“Why Does This @#%& Happen to Me?”

Hello, friends. Is your life just brimming with holiday merriment these days? (And by “merriment,” I mean total and utter chaos.) Mine is. Here’s an example.

This past weekend, my brother-in-law came for a visit, which was awesome. But it’s the first time we’ve had an overnight guest in a while, and our guest room doubles as my office. And the guest room/office was a complete mess that I’ve ignored for too long (confession: YEARS), so I had to spend some time cleaning. It took me a week to clean it, in fact — though I had to clean at night, since I spend my days working and running after a very active toddler. Needless to say, I didn’t get a lot of sleep in the lead-up to the visit. And then, on Saturday, our kiddo came down with a cold.

I went to bed exhausted on Saturday night, but I was woken up at 2am by the kiddo crying for me. “Woken up” is an overstatement; I stumbled out of bed only half-awake and headed in the direction of the crying as quickly as possible. This was a mistake, for several reasons.

  1. As mentioned, I was only half-awake; I’m not even sure my eyes were open.
  2. I was moving way too fast.
  3. So fast, in fact, that I neglected to open our closed bedroom door.

WHAM. My face, particularly my nose, came in full contact with the door, a la Wile E. Coyote after the Road Runner paints a picture of a tunnel on a rock.

While my husband attended to our son (who, it turns out, just needed a tissue), I spent the remainder of the night writhing in pain in the fetal position with an ice pack on my face, moaning “Why does this @#%& happen to me?” and “Do you think I broke my nose?”

Luckily, I didn’t break my nose; I just hope the headaches and bruising clear up by Christmas. As for why this @#%& happens to me, I can only come to one conclusion — that it continues to give me stories to entertain you.

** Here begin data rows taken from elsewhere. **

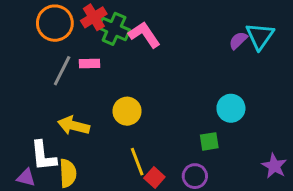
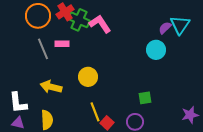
gray line: (62, 71) -> (43, 49), turned -50
cyan circle: (231, 108) -> (156, 50), moved
white L-shape: (43, 156) -> (18, 103), moved
purple star: (274, 166) -> (190, 115), turned 30

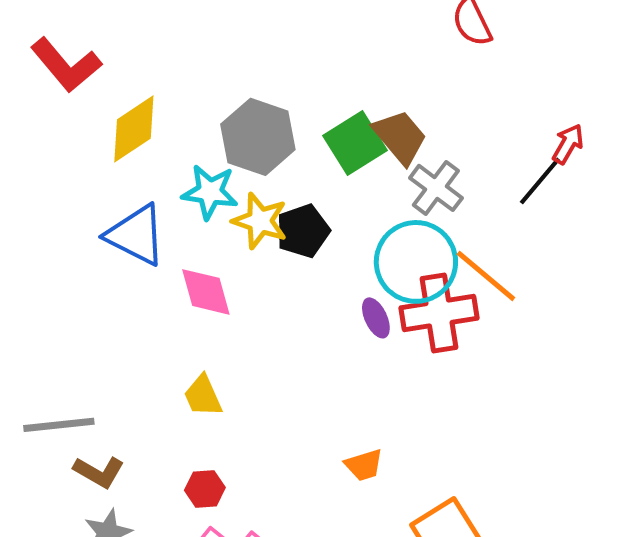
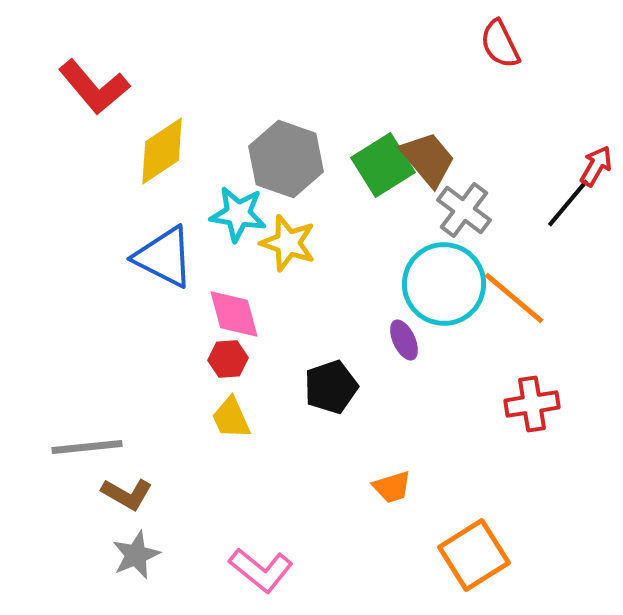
black pentagon: (303, 231) -> (331, 387), moved
red cross: (439, 313) -> (532, 404), moved, size x0.7
red hexagon: (205, 489) -> (228, 359), moved

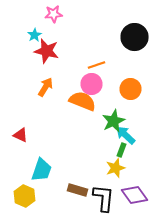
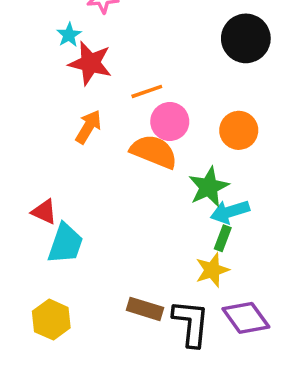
orange line: (96, 65) -> (147, 91), moved
cyan arrow: (126, 135) -> (230, 212), turned -60
cyan trapezoid: (42, 170) -> (65, 244), moved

P.S. Speaking of entertaining, on Friday I will be posting a schedule of my upcoming events and appearances to promote The Unintentional Adventures of the Bland Sisters: The Jolly Regina. I’ve been brushing up on my pirate talk, so I hope I might see you!

8 thoughts on ““Why Does This @#%& Happen to Me?”

  1. The severity of the parental injury is inversely related to the size of the child’s need. In severe injury-to-parent cases, the child’s need can almost always be classified as a “need”. Sorry Buuuuud.

  2. Can we rearrange your bangs to cover the bruising? 😦
    I don’t mean to giggle or make light, but I had a similar thing happen last week; but with stairs and a bruised tailbone!